An estimated 19 million men in this country have symptomatic BPH, (14 million undiagnosed; 2 million diagnosed but untreated). Statistics show that a small amount of prostate enlargement is present in many men over age 40, as many as 50 per cent experience symptoms of an enlarged prostate by age 60 and more than 90 per cent of men over the age of 85 will report symptoms.
“The men who were treated with prostatic artery embolisation showed significant clinical improvement,” said Pisco. In this study, 84 men (ranging in ages from 52 to 85) with symptomatic BPH underwent prostatic artery embolisation after failing other medical treatments for at least six months, said Pisco. The men were followed for more than nine months (on average), and PAE was found to be technically successful in 98.5 per cent of the patients – with 77 men showing “excellent” improvement, six men “slight improvement” (but needing no medications) and one experiencing no improvement (due to receiving an incomplete embolisation), he added. Two hours after PAE, most men were passing urine less frequently. It was impossible to embolise both prostate arteries in the men showing “slight improvement” due to advanced atherosclerosis, said Pisco. According to Pisco, he used angiography (by pelvic magnetic resonance and computed tomography) to evaluate the possibility of embolising prostatic blood vessels.

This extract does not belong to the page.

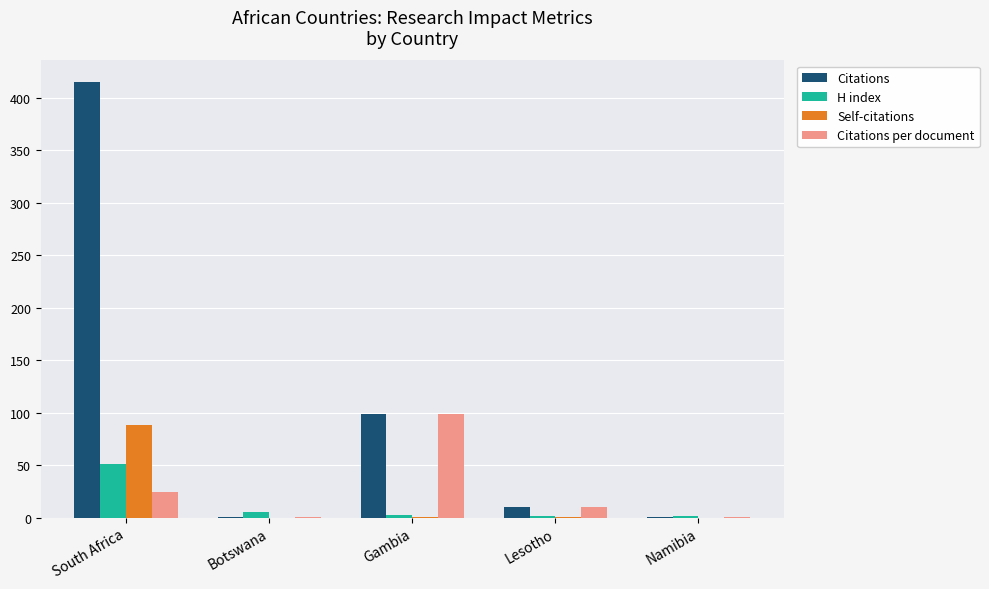

How many distinct data groups are displayed?

4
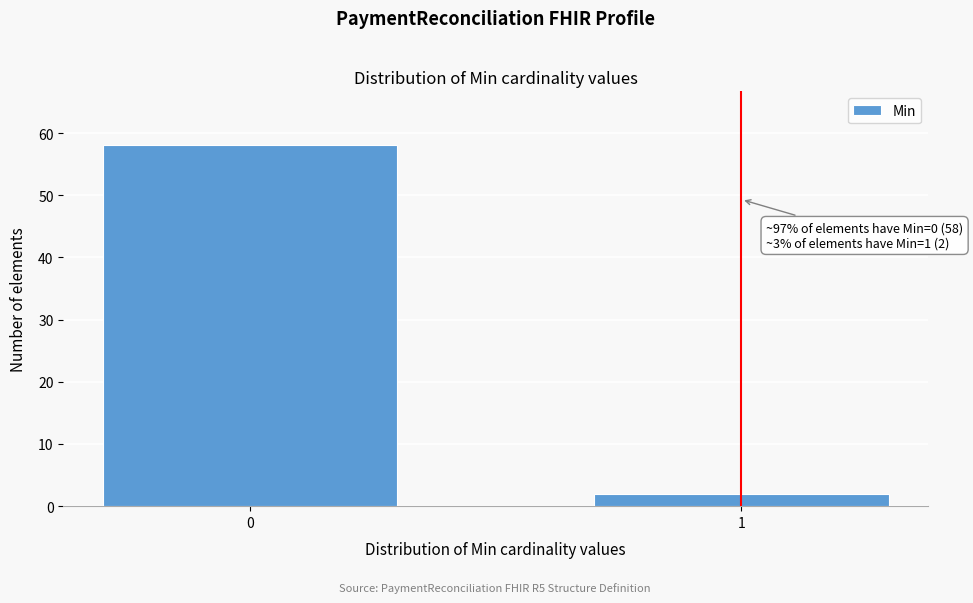

Reading left to right, transcribe all the data shown in this chart.

0=58	1=2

Prostatic artery embolisation is performed by an interventional radiologist, a physician who is trained to perform this and other types of embolisation and minimally invasive procedures. An interventional radiologist makes a tiny nick in the skin in the groin and inserts a microcatheter into the femoral artery. Using real-time imaging, the physician guides the catheter through the artery and then releases tiny particles, the size of grains of sand, into the prostatic arteries that supply blood to the tumor. These tiny particles block blood flow to the tumor, causing it to shrink. Following PAE treatment, most men experience no pain to light pain and leave the hospital four to eight hours after intervention. “There is no sexual dysfunction following prostatic artery embolisation, and a quarter of our patients report that sexual function improved after the procedure,” added Pisco.
BPH can be treated by TURP, a procedure in which a scope is inserted through the penis and the prostate is removed piece by piece, or surgery through an abdomen incision (prostatectomy). During surgery, a man generally undergoes general anaesthesia and needs to spend several days in a hospital. Major complications are frequent, such as blood loss, severe pain, sexual dysfunction, impotence, retrograde ejaculation, urinary incontinence, pain, infections and urethral stricture, said Pisco.
Other treatments for enlarged prostrates – besides prostatic artery embolisation, TURP and prostatectomy – include watchful waiting, drugs (to relax muscles near prostate to ease symptoms or help shrink the prostate) and other minimally invasive therapies (such as transurethral needle ablation and laser surgery), which have major disadvantages, such as providing less effective improvement in symptoms, poorer durability of symptomatic benefit, and greater risk of continued catheterisation and reoperation. “Additional research is needed to explain why some patients improve better than others,” said Pisco.